**DATA RECORDS**
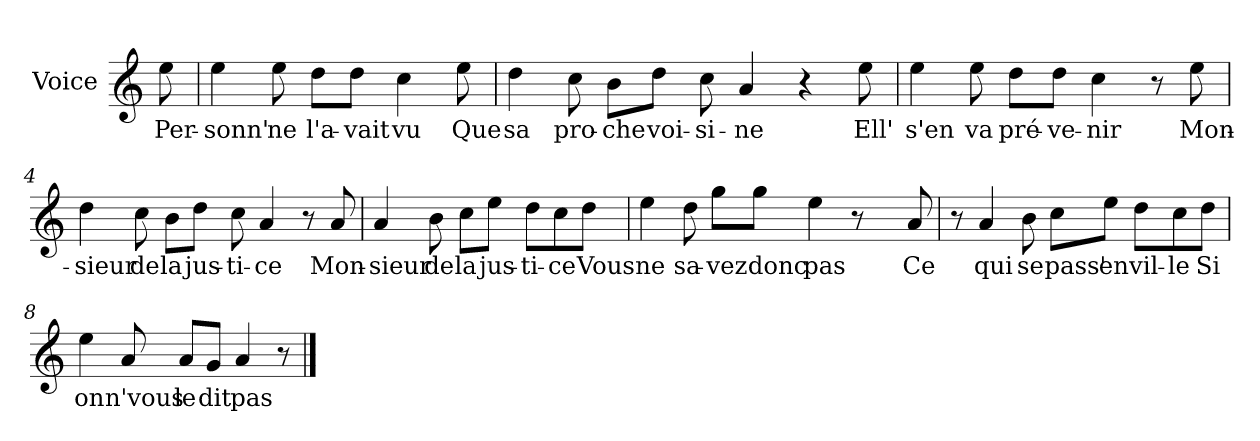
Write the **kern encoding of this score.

**kern	**text
*part1	*part1
*staff1	*staff1
*I"Voice	*
*I'V	*
*clefG2	*
*k[]	*
*C:	*
=	=
8ee\	Per-
=1	=1
4ee\	-sonn'
8ee\	ne
8dd\L	l'a-
8dd\J	-vait
4cc\	vu
8ee\	Que
=2	=2
4dd\	sa
8cc\	pro-
8b\L	-che
8dd\J	voi-
8cc\	-si-
4a/	-ne
4r	.
8ee\	Ell'
!!LO:LB:g=z
=3	=3
4ee\	s'en
8ee\	va
8dd\L	pré-
8dd\J	-ve-
4cc\	-nir
8r	.
8ee\	Mon-
=4	=4
4dd\	-sieur
8cc\	de
8b\L	la
8dd\J	jus-
8cc\	-ti-
4a/	-ce
8r	.
8a/	Mon-
=5	=5
4a/	-sieur
8b\	de
8cc\L	la
8ee\J	jus-
8dd\L	-ti-
8cc\	-ce
8dd\J	Vous
!!LO:LB:g=z
=6	=6
4ee\	ne
8dd\	sa-
8gg\L	-vez
8gg\J	donc
4ee\	pas
8r	.
8ryy	.
8a/	Ce
=7	=7
8r	.
4a/	qui
8b\	se
8cc\L	pass'
8ee\J	en
8dd\L	vil-
8cc\	-le
8dd\J	Si
=8	=8
4ee\	on
8a/	n'vous
8a/L	le
8g/J	dit
4a/	pas
8r	.
==	==
*-	*-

**PROBLEM DESCRIPTION**
Please retype every line of the entries above exactly, leaving out the pictures.

**IN RESPONSE**
Write the **kern encoding of this score.

**kern	**text
*part1	*part1
*staff1	*staff1
*I"Voice	*
*I'V	*
*clefG2	*
*k[]	*
*C:	*
=	=
8ee\	Per-
=1	=1
4ee\	-sonn'
8ee\	ne
8dd\L	l'a-
8dd\J	-vait
4cc\	vu
8ee\	Que
=2	=2
4dd\	sa
8cc\	pro-
8b\L	-che
8dd\J	voi-
8cc\	-si-
4a/	-ne
4r	.
8ee\	Ell'
!!LO:LB:g=z
=3	=3
4ee\	s'en
8ee\	va
8dd\L	pré-
8dd\J	-ve-
4cc\	-nir
8r	.
8ee\	Mon-
=4	=4
4dd\	-sieur
8cc\	de
8b\L	la
8dd\J	jus-
8cc\	-ti-
4a/	-ce
8r	.
8a/	Mon-
=5	=5
4a/	-sieur
8b\	de
8cc\L	la
8ee\J	jus-
8dd\L	-ti-
8cc\	-ce
8dd\J	Vous
!!LO:LB:g=z
=6	=6
4ee\	ne
8dd\	sa-
8gg\L	-vez
8gg\J	donc
4ee\	pas
8r	.
8ryy	.
8a/	Ce
=7	=7
8r	.
4a/	qui
8b\	se
8cc\L	pass'
8ee\J	en
8dd\L	vil-
8cc\	-le
8dd\J	Si
=8	=8
4ee\	on
8a/	n'vous
8a/L	le
8g/J	dit
4a/	pas
8r	.
==	==
*-	*-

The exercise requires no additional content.